Tuesday, July 31, 2012

Everything Flows

As some of you may know, my thesis advisor was in a Hungarian rock band called Panta Rhei. If you haven't already, go sample some of their music on his website! (I can attest that he is still capable of rocking out, and he looks about the same as he did 30 years ago.) In addition, which I found out recently, Panta Rhei is both the name of a boat in Switzerland and Greek for "everything flows", an aphorism attributed to Heraclitus. So, my advisor's Hungarian band that plays progressive rock and adaptations of Grieg also has a philosophical name! Can't get better.

The idea behind Panta Rhei is often expressed as: "You can't cross the same river twice." This is meant to be paradoxical. Assuming you haven't heard this before and don't know the "solution," you might say, "Of course I can! See, there is a river. I can cross the bridge and come back. I can cross the same river as many times as I like! Naa naaa naaaa!!"

First of all, you would be very annoying. There's no need to use that tone.

But more importantly, what "river" are you talking about having crossed? That long body of flowing water called The Mississippi, for example? But that is just a name. You aren't crossing a name - an abstraction of nature into an idea called "river" - you are crossing the long body of flowing water itself. That is the first insight.

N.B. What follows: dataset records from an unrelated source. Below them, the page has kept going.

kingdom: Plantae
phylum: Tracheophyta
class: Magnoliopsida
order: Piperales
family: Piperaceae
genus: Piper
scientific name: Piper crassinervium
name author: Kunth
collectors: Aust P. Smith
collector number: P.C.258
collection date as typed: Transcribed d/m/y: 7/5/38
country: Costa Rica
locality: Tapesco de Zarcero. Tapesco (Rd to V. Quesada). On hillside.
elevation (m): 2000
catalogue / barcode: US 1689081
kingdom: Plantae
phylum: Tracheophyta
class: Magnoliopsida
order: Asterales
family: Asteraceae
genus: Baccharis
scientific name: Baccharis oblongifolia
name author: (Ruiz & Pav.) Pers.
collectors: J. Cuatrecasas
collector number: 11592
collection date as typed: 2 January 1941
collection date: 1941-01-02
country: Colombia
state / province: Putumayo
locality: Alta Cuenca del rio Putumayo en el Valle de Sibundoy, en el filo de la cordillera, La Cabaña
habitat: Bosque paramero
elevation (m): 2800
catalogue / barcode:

The second insight is that the thing we call "river" is in constant flux as the water flows along, so it can never be the same river. You can't cross the same river twice because the river is always changing. In some sense you are also always changing, as the cells in your body constantly replicate and die, as your brain activity responds to your thoughts about rivers, and so on. Not just people and rivers, but everything is in constant flux. Everything flows.

A further insight is that this is a result of Time. Everything flows because everything exists in time, and in our Universe time always moves forward. If there were no time, then nothing would change. In physics, this idea is expressed in terms of entropy, which is a measure of the amount of disorder in a system. Smooth, flat, homogeneous, boring things have low entropy. It is a fundamental law that entropy always increases with time - smooth things become rough (or cosmologically, smooth density fields grow into galaxy clusters, planets, and people) - and this is often expressed as the destruction of order, as in this cute TED talk by physicist Andreas Albrecht. Watch it right now!